Each subject will participate only in 1 experimental test day, which lasts ~9 h. The protocol
is designed to assess the post-exercise plasma amino acid responses, myofibrillar and
connective tissue protein synthesis.
A general overview of the study protocol is shown in Figure 1. At 7:45 am, following an
overnight fast, subjects will arrive at the laboratory by car or public transportation.

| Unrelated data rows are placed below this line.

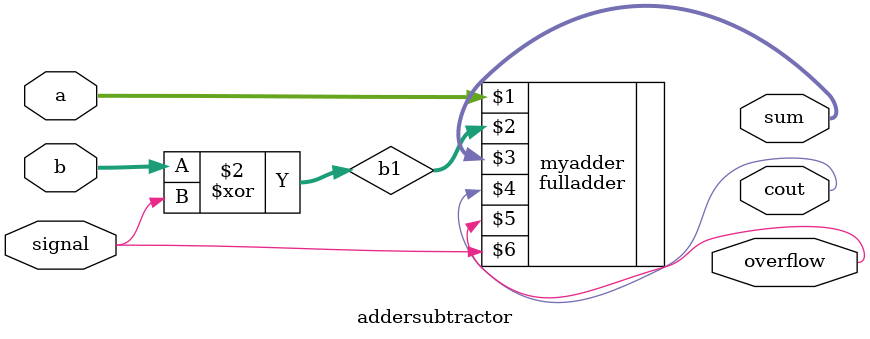
<source format=v>
module addersubtractor(a,b,sum,cout,overflow,signal);

	input [3:0] a,b;
	input signal;
	output [3:0] sum;
	
	output cout,overflow;
	reg [3:0] b1;
	initial
	begin
		b1 = b^signal;
		
	end
	fulladder myadder(a,b1,sum,cout,overflow,signal);
	
		
endmodule
			
</source>
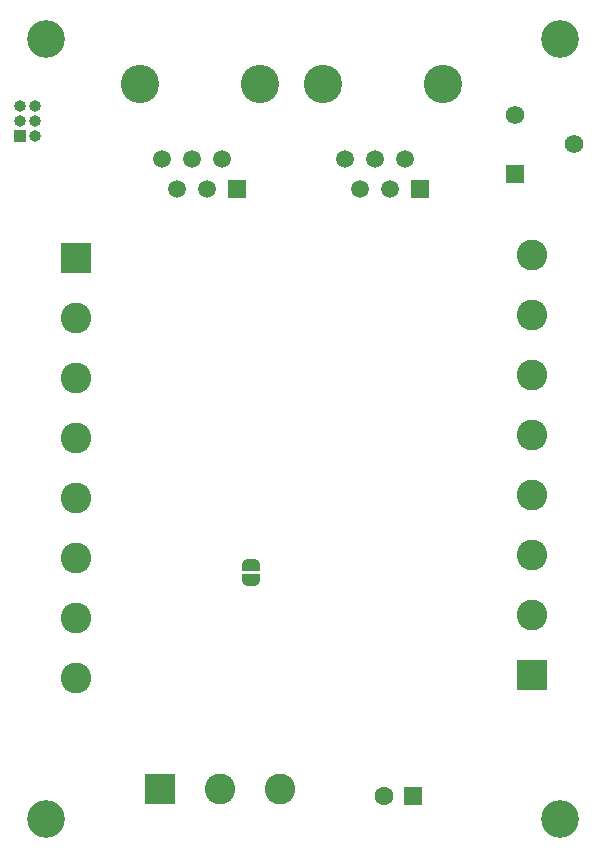
<source format=gbr>
%TF.GenerationSoftware,KiCad,Pcbnew,7.0.5*%
%TF.CreationDate,2023-08-26T13:13:14+02:00*%
%TF.ProjectId,XnetBlockUnit,586e6574-426c-46f6-936b-556e69742e6b,rev?*%
%TF.SameCoordinates,Original*%
%TF.FileFunction,Soldermask,Bot*%
%TF.FilePolarity,Negative*%
%FSLAX46Y46*%
G04 Gerber Fmt 4.6, Leading zero omitted, Abs format (unit mm)*
G04 Created by KiCad (PCBNEW 7.0.5) date 2023-08-26 13:13:14*
%MOMM*%
%LPD*%
G01*
G04 APERTURE LIST*
G04 Aperture macros list*
%AMFreePoly0*
4,1,19,0.500000,-0.750000,0.000000,-0.750000,0.000000,-0.744911,-0.071157,-0.744911,-0.207708,-0.704816,-0.327430,-0.627875,-0.420627,-0.520320,-0.479746,-0.390866,-0.500000,-0.250000,-0.500000,0.250000,-0.479746,0.390866,-0.420627,0.520320,-0.327430,0.627875,-0.207708,0.704816,-0.071157,0.744911,0.000000,0.744911,0.000000,0.750000,0.500000,0.750000,0.500000,-0.750000,0.500000,-0.750000,
$1*%
%AMFreePoly1*
4,1,19,0.000000,0.744911,0.071157,0.744911,0.207708,0.704816,0.327430,0.627875,0.420627,0.520320,0.479746,0.390866,0.500000,0.250000,0.500000,-0.250000,0.479746,-0.390866,0.420627,-0.520320,0.327430,-0.627875,0.207708,-0.704816,0.071157,-0.744911,0.000000,-0.744911,0.000000,-0.750000,-0.500000,-0.750000,-0.500000,0.750000,0.000000,0.750000,0.000000,0.744911,0.000000,0.744911,
$1*%
G04 Aperture macros list end*
%ADD10R,2.600000X2.600000*%
%ADD11C,2.600000*%
%ADD12R,1.600000X1.600000*%
%ADD13C,1.600000*%
%ADD14C,3.200000*%
%ADD15R,1.560000X1.560000*%
%ADD16C,1.560000*%
%ADD17R,1.000000X1.000000*%
%ADD18O,1.000000X1.000000*%
%ADD19C,3.250000*%
%ADD20R,1.520000X1.520000*%
%ADD21C,1.520000*%
%ADD22FreePoly0,90.000000*%
%ADD23FreePoly1,90.000000*%
G04 APERTURE END LIST*
D10*
%TO.C,J103*%
X85090000Y-123317000D03*
D11*
X85090000Y-118237000D03*
X85090000Y-113157000D03*
X85090000Y-108077000D03*
X85090000Y-102997000D03*
X85090000Y-97917000D03*
X85090000Y-92837000D03*
X85090000Y-87757000D03*
%TD*%
D12*
%TO.C,C101*%
X75066651Y-133604000D03*
D13*
X72566651Y-133604000D03*
%TD*%
D14*
%TO.C,REF\u002A\u002A*%
X44000000Y-69500000D03*
%TD*%
D10*
%TO.C,J101*%
X53612000Y-132978000D03*
D11*
X58692000Y-132978000D03*
X63772000Y-132978000D03*
%TD*%
D14*
%TO.C,REF\u002A\u002A*%
X87500000Y-69500000D03*
%TD*%
D15*
%TO.C,RV101*%
X83693000Y-80899000D03*
D16*
X88693000Y-78399000D03*
X83693000Y-75899000D03*
%TD*%
D17*
%TO.C,U201*%
X41783000Y-77724000D03*
D18*
X43053000Y-77724000D03*
X41783000Y-76454000D03*
X43053000Y-76454000D03*
X41783000Y-75184000D03*
X43053000Y-75184000D03*
%TD*%
D14*
%TO.C,REF\u002A\u002A*%
X44000000Y-135500000D03*
%TD*%
D10*
%TO.C,J102*%
X46500000Y-88020000D03*
D11*
X46500000Y-93100000D03*
X46500000Y-98180000D03*
X46500000Y-103260000D03*
X46500000Y-108340000D03*
X46500000Y-113420000D03*
X46500000Y-118500000D03*
X46500000Y-123580000D03*
%TD*%
D19*
%TO.C,J302*%
X62080000Y-73288000D03*
X51920000Y-73288000D03*
D20*
X60170000Y-82178000D03*
D21*
X58900000Y-79638000D03*
X57630000Y-82178000D03*
X56360000Y-79638000D03*
X55090000Y-82178000D03*
X53820000Y-79638000D03*
%TD*%
D14*
%TO.C,REF\u002A\u002A*%
X87500000Y-135500000D03*
%TD*%
D19*
%TO.C,J301*%
X77550000Y-73288000D03*
X67390000Y-73288000D03*
D20*
X75640000Y-82178000D03*
D21*
X74370000Y-79638000D03*
X73100000Y-82178000D03*
X71830000Y-79638000D03*
X70560000Y-82178000D03*
X69290000Y-79638000D03*
%TD*%
D22*
%TO.C,JP101*%
X61359000Y-115325000D03*
D23*
X61359000Y-114025000D03*
%TD*%
M02*

</source>
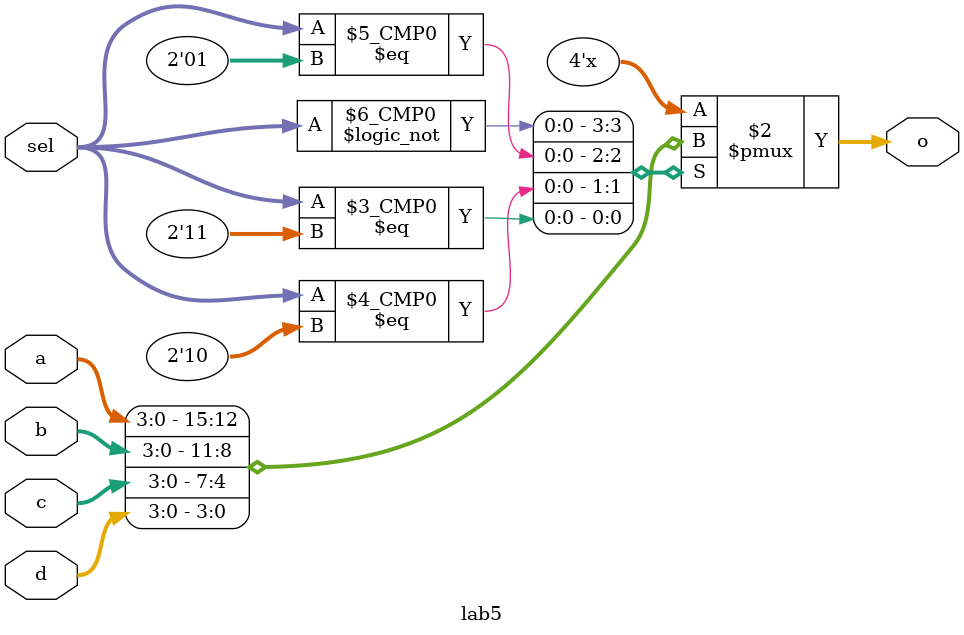
<source format=v>
`timescale 1ns / 1ps


module lab5(
input [3:0] a,b,c,d,
input [1:0] sel,
output reg [3:0] o);
always@(*)
begin
    case(sel)
        2'b00: o = a;
        2'b01: o = b;
        2'b10: o = c;
        2'b11:o = d;
        default: o = 4'h0;
    endcase
end
endmodule

</source>
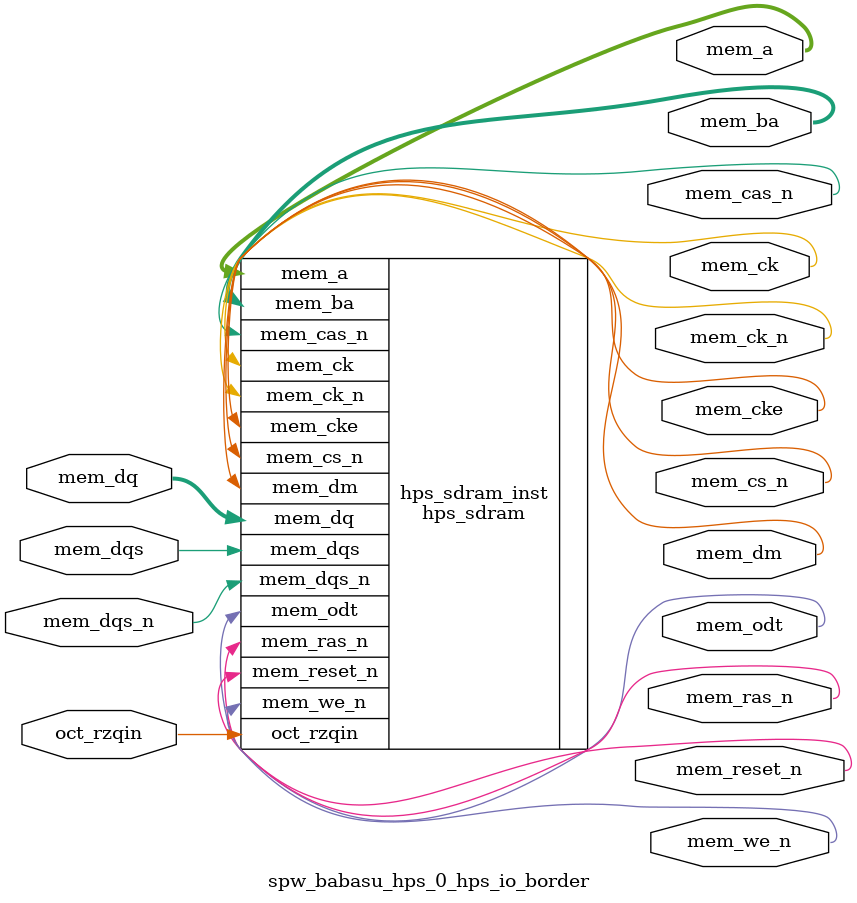
<source format=sv>


module spw_babasu_hps_0_hps_io_border(
// memory
  output wire [13 - 1 : 0 ] mem_a
 ,output wire [3 - 1 : 0 ] mem_ba
 ,output wire [1 - 1 : 0 ] mem_ck
 ,output wire [1 - 1 : 0 ] mem_ck_n
 ,output wire [1 - 1 : 0 ] mem_cke
 ,output wire [1 - 1 : 0 ] mem_cs_n
 ,output wire [1 - 1 : 0 ] mem_ras_n
 ,output wire [1 - 1 : 0 ] mem_cas_n
 ,output wire [1 - 1 : 0 ] mem_we_n
 ,output wire [1 - 1 : 0 ] mem_reset_n
 ,inout wire [8 - 1 : 0 ] mem_dq
 ,inout wire [1 - 1 : 0 ] mem_dqs
 ,inout wire [1 - 1 : 0 ] mem_dqs_n
 ,output wire [1 - 1 : 0 ] mem_odt
 ,output wire [1 - 1 : 0 ] mem_dm
 ,input wire [1 - 1 : 0 ] oct_rzqin
);


hps_sdram hps_sdram_inst(
 .mem_dq({
    mem_dq[7:0] // 7:0
  })
,.mem_odt({
    mem_odt[0:0] // 0:0
  })
,.mem_ras_n({
    mem_ras_n[0:0] // 0:0
  })
,.mem_dqs_n({
    mem_dqs_n[0:0] // 0:0
  })
,.mem_dqs({
    mem_dqs[0:0] // 0:0
  })
,.mem_dm({
    mem_dm[0:0] // 0:0
  })
,.mem_we_n({
    mem_we_n[0:0] // 0:0
  })
,.mem_cas_n({
    mem_cas_n[0:0] // 0:0
  })
,.mem_ba({
    mem_ba[2:0] // 2:0
  })
,.mem_a({
    mem_a[12:0] // 12:0
  })
,.mem_cs_n({
    mem_cs_n[0:0] // 0:0
  })
,.mem_ck({
    mem_ck[0:0] // 0:0
  })
,.mem_cke({
    mem_cke[0:0] // 0:0
  })
,.oct_rzqin({
    oct_rzqin[0:0] // 0:0
  })
,.mem_reset_n({
    mem_reset_n[0:0] // 0:0
  })
,.mem_ck_n({
    mem_ck_n[0:0] // 0:0
  })
);

endmodule


</source>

Subjects will rest in a supine position and a Teflon catheter will be inserted in a heated
dorsal hand vein and placed in a hot-box (60°C) for arterialized blood sampling. In the
contralateral arm, another Teflon catheter will be inserted for stable isotope infusion. A
basal arterialized venous blood sample will be collected (t = -210 min), after which a single
intravenous dose of L-[ring-13C6] phenylalanine (Cambridge Isotopes, Andover, MA) will be
administered. Thereafter, a continuous infusion of L-[ring-13C6] phenylalanine will be
started (t = -210 min) using a calibrated space plus infusomat pump (Braun, Melsungen,
Germany), running for 510 min. A muscle biopsy from the upper leg that will not perform the
unilateral exercise session will be collected at t = -180 min as a reference to assess
post-absorptive muscle protein synthesis rates. After the first muscle biopsy was performed,
muscle thickness of the rectus femoris muscle will be measured via ultrasound. Arterialized
venous blood samples will be collected at t = -210, -180, -120, -60 and 0 min. At t = -45
min, a unilateral exercise, that consists of 4 sets of 8 repetitions on the leg press and leg
extension machine at 80% 1RM 8 reps and last set until failure, will be performed. At t = 0
min muscle biopsies will be collected from the vastus lateralis muscle of both the rested and
exercised leg. Immediately following blood collection (t = 0 min), subjects will ingest a
test drink containing a blend of 25 g whey and 5 g collagen protein (PRO) or a non-caloric
placebo (CON). Following ingestion of the test drink, arterialized venous blood samples will
be collected at t = 30, 60, 90, 120, 180, 240 and 300 min. Furthermore, an additional muscle
sample will be collected from the rested and exercised leg at t = 300 min.